In May, the company posted second quarter results as the company now sees sales at $19.2-$19.3 billion, due to inflationary trends and some dollar weakness, with adjusted earnings seen at a midpoint of $12.21 per share, all while net debt ticked up a bit to $16 billion. With 285 million shares outstanding the company still commands a formidable $73 billion market value, or about $89 billion if we factor in net debt.
A Small Divestment
In June, the company announced another small divestment, in an effort to keep repositioning the portfolio. The company has reached a $540 million deal with Steris plc (STE) to sell its Surgical Instrumentation platform. The divestment includes some 3 manufacturing sites and involves some 360 workers. Becton will see some $170 million in revenues leave the door, fetching a 3.2 times sales multiple, which is a bit dilutive to the overall valuation of Becton shares, which trade at nearly 4.5 times sales, although the margin profile of these activities has not been shared.

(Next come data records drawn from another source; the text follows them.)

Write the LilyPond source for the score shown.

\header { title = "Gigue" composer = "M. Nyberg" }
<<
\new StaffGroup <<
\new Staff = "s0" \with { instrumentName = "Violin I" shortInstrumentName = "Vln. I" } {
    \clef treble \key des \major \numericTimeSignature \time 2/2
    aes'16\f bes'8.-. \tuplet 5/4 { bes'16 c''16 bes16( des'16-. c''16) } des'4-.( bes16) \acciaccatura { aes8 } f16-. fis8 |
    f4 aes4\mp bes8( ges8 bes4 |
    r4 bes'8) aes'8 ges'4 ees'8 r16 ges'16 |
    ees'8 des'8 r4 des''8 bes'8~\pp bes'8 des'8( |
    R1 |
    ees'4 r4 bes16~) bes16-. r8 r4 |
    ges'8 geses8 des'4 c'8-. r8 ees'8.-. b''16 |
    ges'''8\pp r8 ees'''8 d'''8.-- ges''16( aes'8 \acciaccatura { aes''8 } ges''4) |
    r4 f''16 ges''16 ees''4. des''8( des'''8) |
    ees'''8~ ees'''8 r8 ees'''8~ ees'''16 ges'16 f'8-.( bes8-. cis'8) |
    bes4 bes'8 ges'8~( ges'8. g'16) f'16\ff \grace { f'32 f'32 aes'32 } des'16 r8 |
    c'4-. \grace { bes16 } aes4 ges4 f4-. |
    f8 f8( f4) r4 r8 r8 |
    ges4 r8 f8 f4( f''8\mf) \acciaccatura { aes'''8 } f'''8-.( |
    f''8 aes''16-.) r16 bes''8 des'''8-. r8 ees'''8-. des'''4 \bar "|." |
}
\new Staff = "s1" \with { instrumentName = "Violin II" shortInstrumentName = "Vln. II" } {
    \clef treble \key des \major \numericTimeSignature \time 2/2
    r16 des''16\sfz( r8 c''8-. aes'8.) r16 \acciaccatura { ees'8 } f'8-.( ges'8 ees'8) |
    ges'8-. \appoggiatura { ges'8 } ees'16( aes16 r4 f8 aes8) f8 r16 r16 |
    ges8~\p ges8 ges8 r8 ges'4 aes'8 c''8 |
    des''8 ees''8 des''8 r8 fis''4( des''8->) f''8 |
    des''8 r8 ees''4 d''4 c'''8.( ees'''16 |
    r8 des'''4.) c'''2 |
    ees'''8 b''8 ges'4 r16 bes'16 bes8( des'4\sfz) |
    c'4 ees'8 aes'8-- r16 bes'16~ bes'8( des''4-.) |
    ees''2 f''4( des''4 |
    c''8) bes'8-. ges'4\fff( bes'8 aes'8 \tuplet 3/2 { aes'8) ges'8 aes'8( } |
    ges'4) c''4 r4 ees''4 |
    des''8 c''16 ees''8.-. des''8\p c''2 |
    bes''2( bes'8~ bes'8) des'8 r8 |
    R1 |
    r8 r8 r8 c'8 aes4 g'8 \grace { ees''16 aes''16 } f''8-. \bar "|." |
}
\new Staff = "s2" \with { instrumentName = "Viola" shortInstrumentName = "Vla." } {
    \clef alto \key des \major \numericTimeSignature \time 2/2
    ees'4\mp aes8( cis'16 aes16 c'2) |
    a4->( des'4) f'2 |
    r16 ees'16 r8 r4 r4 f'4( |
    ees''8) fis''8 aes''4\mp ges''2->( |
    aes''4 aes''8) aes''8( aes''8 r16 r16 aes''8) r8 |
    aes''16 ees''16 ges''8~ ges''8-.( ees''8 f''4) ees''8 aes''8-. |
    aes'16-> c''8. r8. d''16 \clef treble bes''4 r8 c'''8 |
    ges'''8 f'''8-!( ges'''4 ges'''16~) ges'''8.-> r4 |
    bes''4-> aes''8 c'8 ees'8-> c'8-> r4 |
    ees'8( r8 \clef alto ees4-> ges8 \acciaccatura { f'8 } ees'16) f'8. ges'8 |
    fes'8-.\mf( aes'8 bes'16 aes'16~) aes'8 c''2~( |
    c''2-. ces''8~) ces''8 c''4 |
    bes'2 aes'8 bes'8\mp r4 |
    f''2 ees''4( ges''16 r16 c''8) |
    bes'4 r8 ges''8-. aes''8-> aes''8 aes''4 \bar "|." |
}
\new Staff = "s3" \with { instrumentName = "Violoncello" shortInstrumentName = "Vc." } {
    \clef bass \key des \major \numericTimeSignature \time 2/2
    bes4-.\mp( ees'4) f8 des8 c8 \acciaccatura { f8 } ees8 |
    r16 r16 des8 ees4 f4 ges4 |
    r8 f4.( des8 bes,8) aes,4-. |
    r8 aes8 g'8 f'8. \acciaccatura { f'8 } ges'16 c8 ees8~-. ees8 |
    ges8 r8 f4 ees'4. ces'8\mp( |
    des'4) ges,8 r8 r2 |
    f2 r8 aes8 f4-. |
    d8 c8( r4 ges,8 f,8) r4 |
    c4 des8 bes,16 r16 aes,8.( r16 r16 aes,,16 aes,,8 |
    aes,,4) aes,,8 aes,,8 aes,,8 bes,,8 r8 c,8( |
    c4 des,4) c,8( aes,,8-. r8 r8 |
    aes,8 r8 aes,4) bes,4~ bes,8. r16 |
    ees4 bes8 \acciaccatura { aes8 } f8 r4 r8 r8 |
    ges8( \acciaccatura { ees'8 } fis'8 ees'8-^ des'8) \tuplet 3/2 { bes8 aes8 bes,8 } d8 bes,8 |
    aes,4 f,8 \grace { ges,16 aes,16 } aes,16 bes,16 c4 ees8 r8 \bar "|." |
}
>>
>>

Needless to say the deal is relatively small, with less than a percent of revenues leaving the door, but the lower multiple is telling, as all of this will not move the business case at all. In fact, earnings power comes in a bit lower than seen last summer, and with earnings power trending at $12 per share (adjusted) and leverage not really coming down, I can only reiterate a neutral stance for Becton, Dickinson and Company shares at the very best here.